What actually limits coax at QRO with high SWR
Most “SWR stress math” goes wrong because it treats SWR like a linear multiplier. In Walter Maxwell’s “Another Look at Reflections”, the key sentence is the square-root one: voltage at an SWR maximum is only √SWR times the matched value (under the conservative planning assumption).
What actually limits coax at QRO (regardless of the SWR number)
Coax fails from two real mechanisms:
- Peak voltage breakdown — arcing through dielectric or across connector/termination geometry.
- Heating — conductor loss and dielectric loss. Mismatch can create localized hot spots, so average power must be derated when SWR is high.
In practice, connectors, baluns/unun boxes, tuners, and contamination/moisture at terminations often fail before the coax itself does.
The conservative planning rule: √SWR
When you plan for worst case (same delivered power despite mismatch), the stress bound you should use is:
V_rms,max ≈ V_rms,matched · √SWRI_rms,max ≈ I_rms,matched · √SWRThis square-root scaling is why high SWR is often less “voltage terrifying” than people assume on HF.
Matched reference formulas (50 Ω line)
V_rms,matched = √(P · Z0)I_rms,matched = √(P / Z0)

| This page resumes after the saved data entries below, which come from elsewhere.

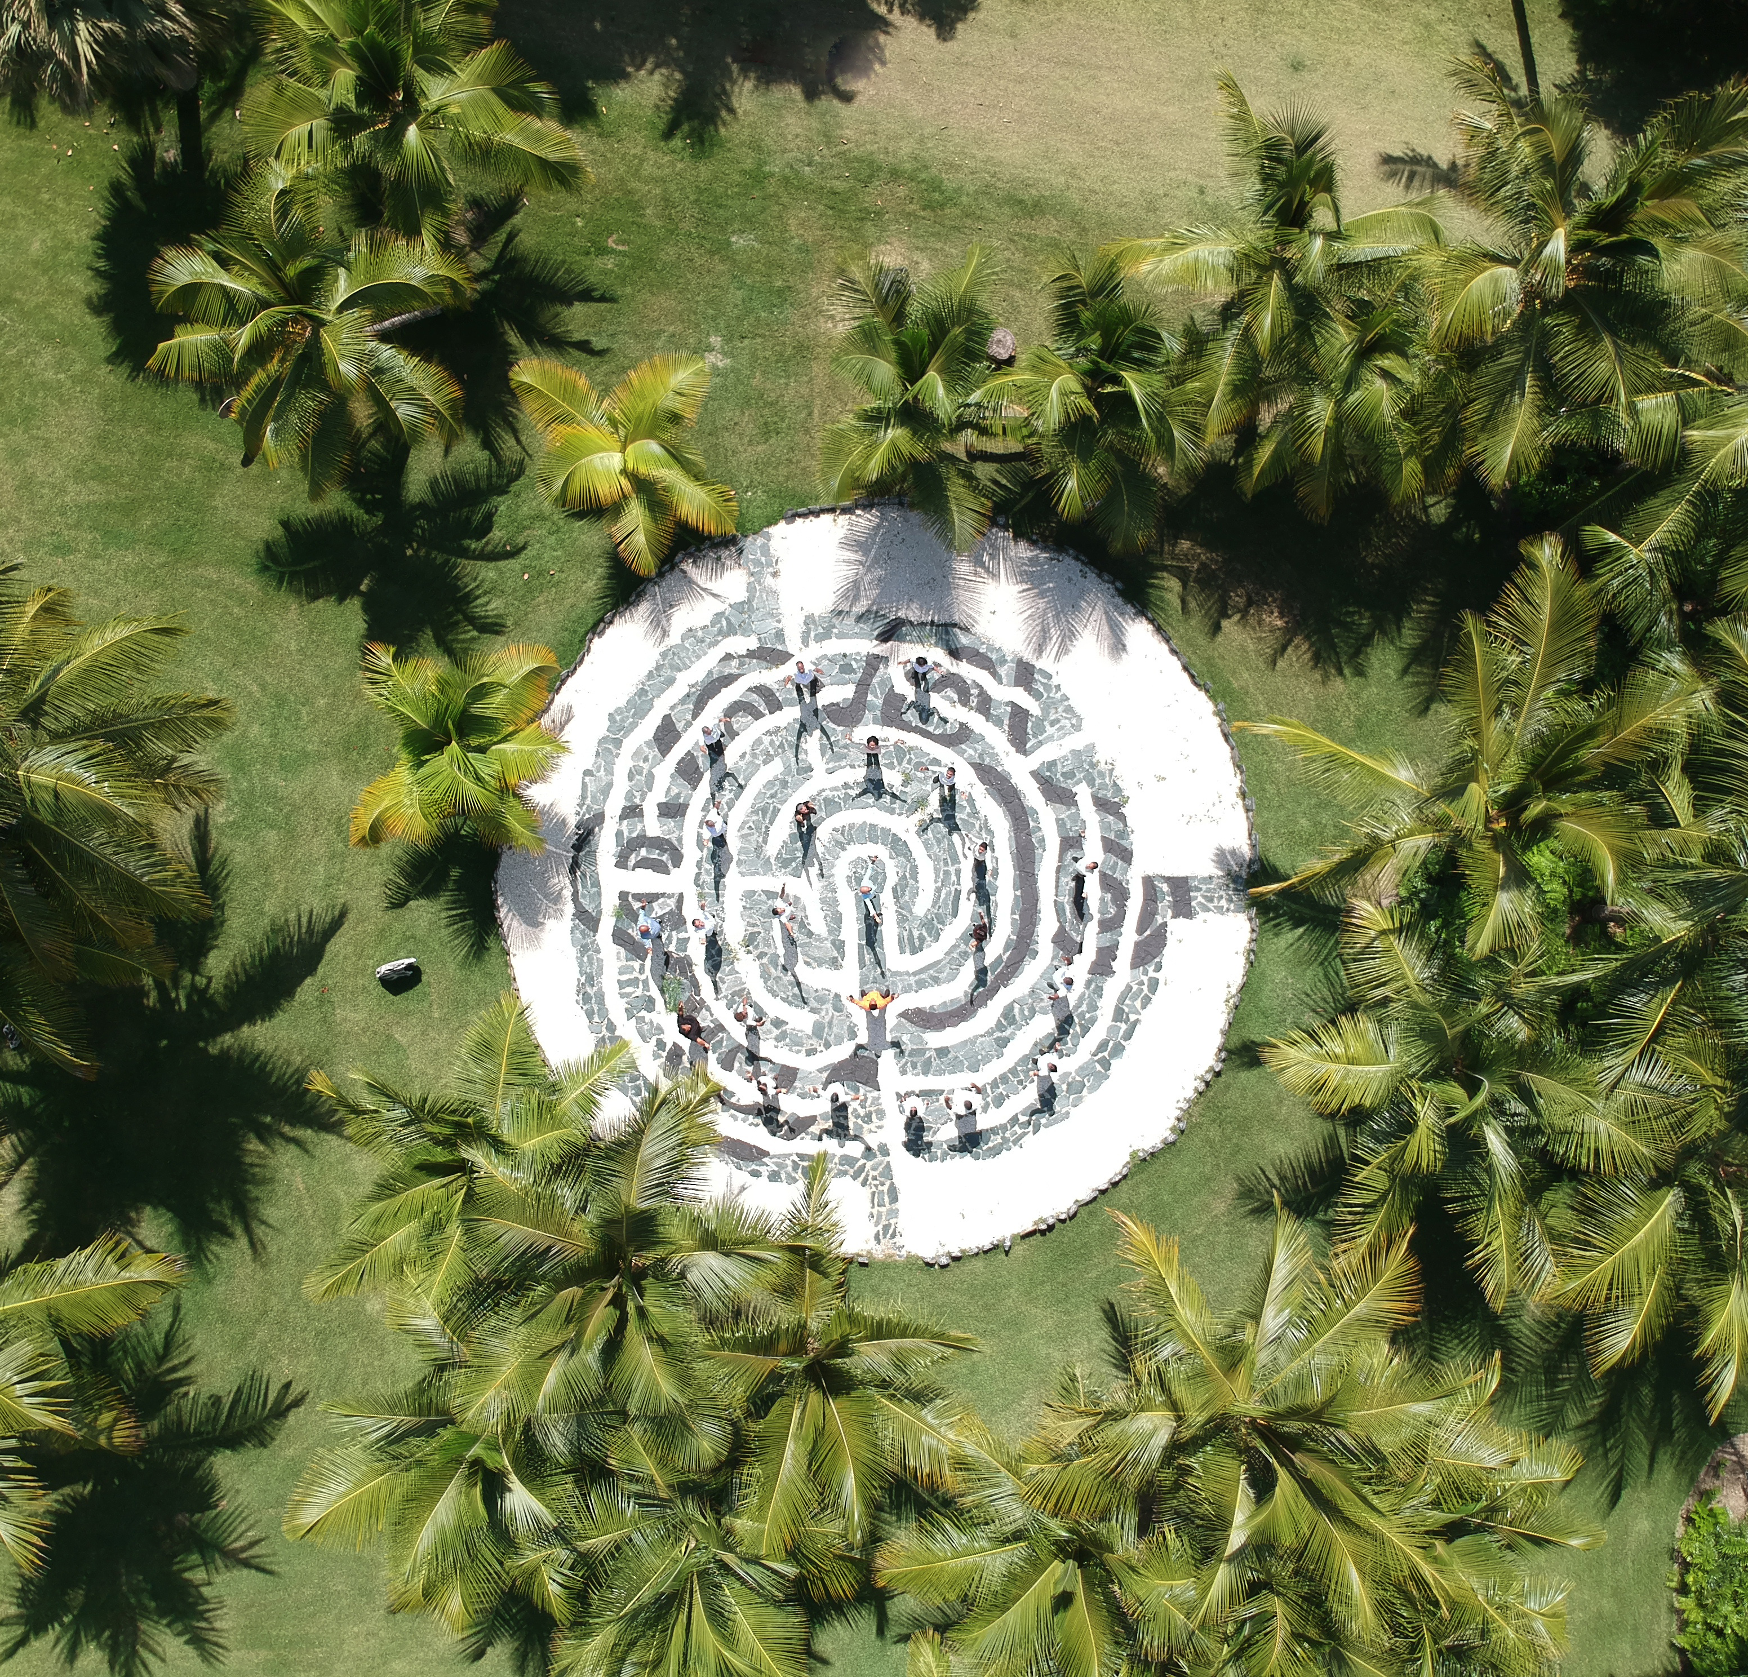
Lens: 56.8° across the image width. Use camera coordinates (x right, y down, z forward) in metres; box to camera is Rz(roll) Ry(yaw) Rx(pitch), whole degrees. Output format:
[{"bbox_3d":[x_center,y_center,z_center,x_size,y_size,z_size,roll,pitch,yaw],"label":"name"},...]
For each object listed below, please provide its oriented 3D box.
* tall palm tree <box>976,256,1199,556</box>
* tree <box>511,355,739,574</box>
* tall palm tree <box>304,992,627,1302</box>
[{"bbox_3d":[4.306,-8.551,33.071,4.340,5.200,5.790,0,86,0],"label":"tall palm tree"},{"bbox_3d":[-6.523,-9.892,41.420,5.950,4.200,5.860,0,85,0],"label":"tree"},{"bbox_3d":[-7.689,5.899,31.742,6.080,5.900,5.680,0,86,0],"label":"tall palm tree"}]

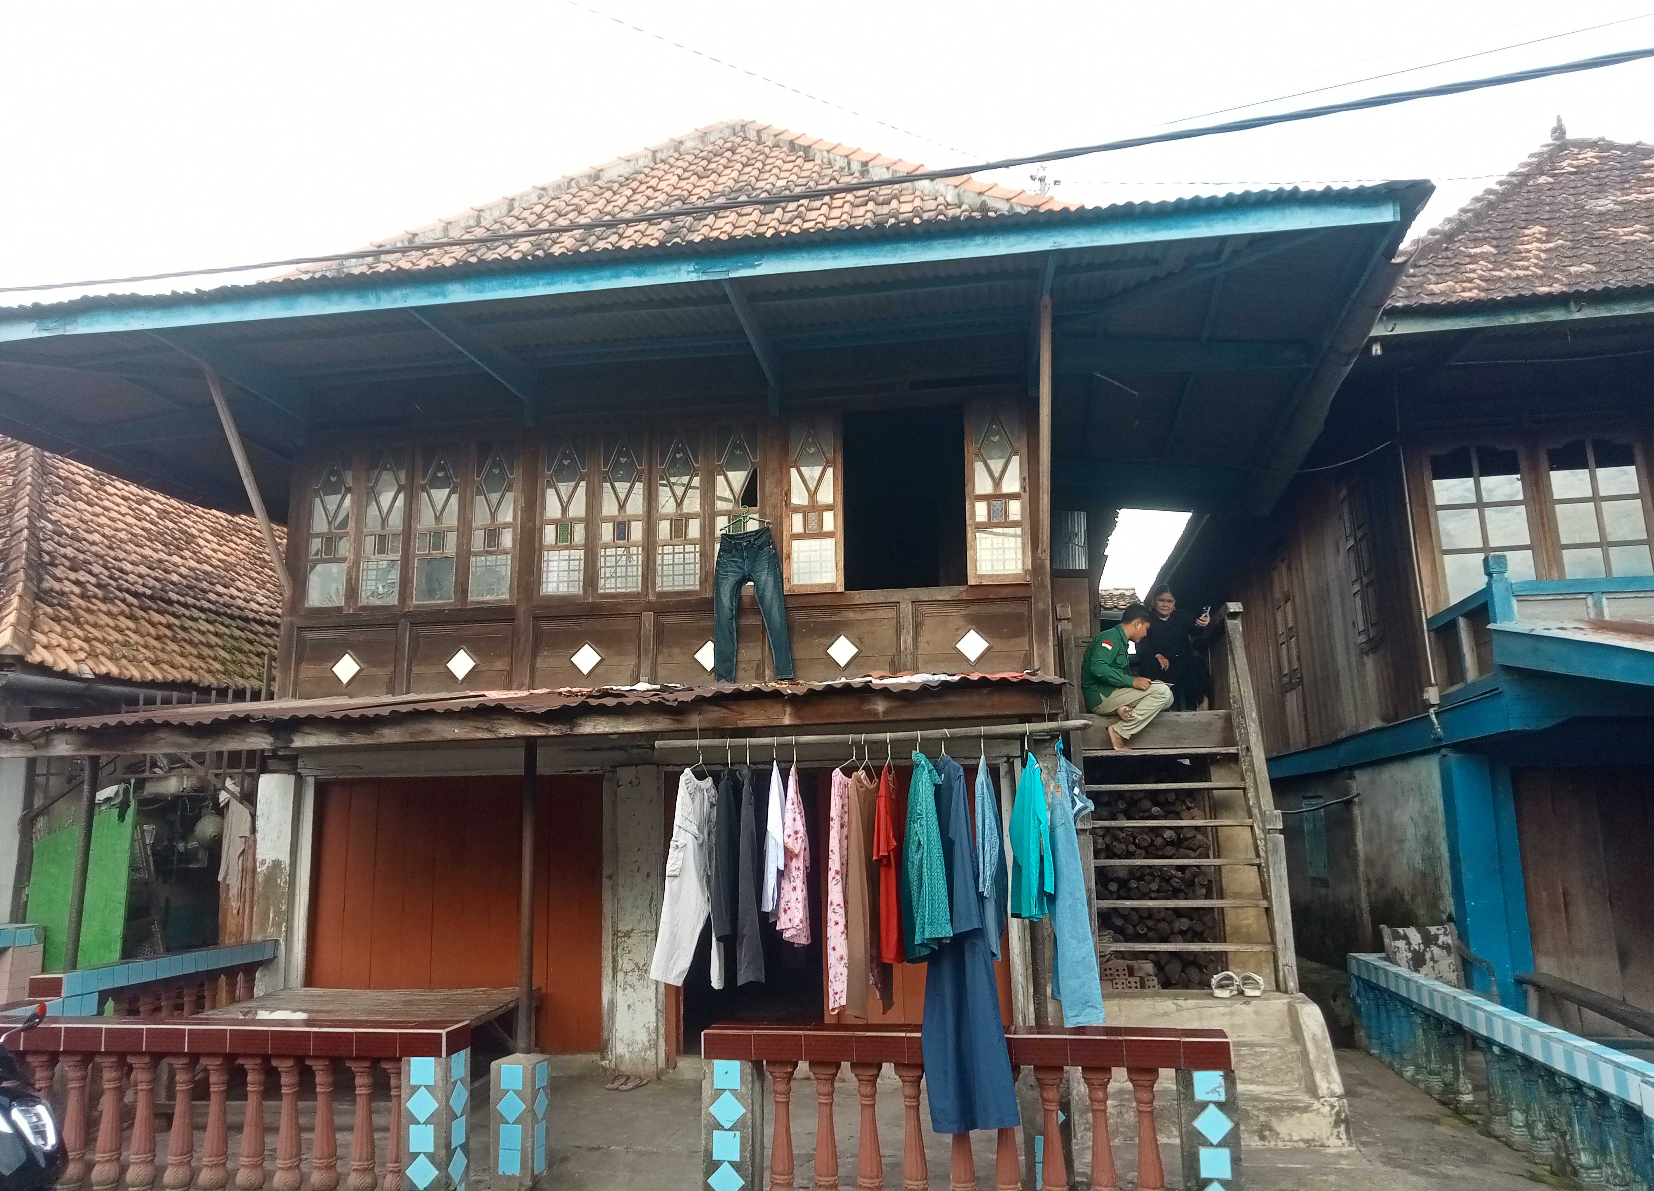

1500 W example (clean √SWR math only)
Assume P = 1500 W and Z0 = 50 Ω.
Matched:
V_rms,matched = √(1500 · 50) ≈ 274 V_rmsV_peak,matched ≈ 274 · 1.414 ≈ 387 V_peak
SWR = 5: √5 ≈ 2.236
V_rms,max ≈ 274 · 2.236 ≈ 612 V_rmsV_peak,max ≈ 387 · 2.236 ≈ 866 V_peak
SWR = 20: √20 ≈ 4.472
V_rms,max ≈ 274 · 4.472 ≈ 1225 V_rmsV_peak,max ≈ 387 · 4.472 ≈ 1731 V_peak
Quick √SWR multipliers you can remember
| SWR | √SWR multiplier |
|---|---|
| 1 | 1.00× |
| 2 | 1.41× |
| 3 | 1.73× |
| 5 | 2.24× |
| 10 | 3.16× |
| 20 | 4.47× |
| 25 | 5.00× |
| 100 | 10.0× |
What this means at HF legal limit
At HF, the matched line voltage for 1.5 kW into 50 Ω is only ~274 V RMS. With √SWR scaling, even “ugly” mismatch often lands in the low-kV range rather than the tens-of-kV fantasy numbers. So dielectric breakdown is usually not the first wall you hit (assuming clean/dry terminations, sane connector geometry, and proper weatherproofing outdoors).
Practical HF QRO guidance (√SWR lens)
- On decent HF coax (RG-8/RG-213 class), even 20:1 SWR at ~1.5 kW is generally not a coax dielectric breakdown problem by itself. The example above is ~1.7 kV peak under the conservative √SWR bound... typically still below common coax dielectric ratings, but terminations and hardware may be the weak link.
- Worry first about heating (loss + duty cycle) and weak points (connector cleanliness, moisture ingress, tuner/balun voltage capability).
- If something arcs, it’s often a termination/connector or a component box... not “the coax as a concept.”
Where people actually get hurt: heating + weak points
- Frequency: coax loss rises with frequency, so matched power rating drops fast as you go up in band.
- Duty cycle: SSB is forgiving; continuous modes are not.
- Hardware stress: connectors, tuners, baluns/unun boxes, and weatherproofing failures often decide the limit.
- Hot spots: mismatch can concentrate loss and temperature rise at specific points on the line.
Mini-FAQ
- What multiplier should I use for worst-case coax stress? — Use √SWR on top of the matched V and I when doing conservative planning.
- Does high SWR instantly mean arcing? — Not at HF by itself. More often, failures start at connectors/boxes or from heating on continuous modes.
- What should I worry about first at QRO? — Heat (loss + duty cycle) and weak points (connector cleanliness, weatherproofing, tuner/balun voltage capability).
- Why do manufacturers derate with VSWR? — Because mismatch creates peaks and localized hot spots; average power must be reduced to keep temperatures and insulation stress safe.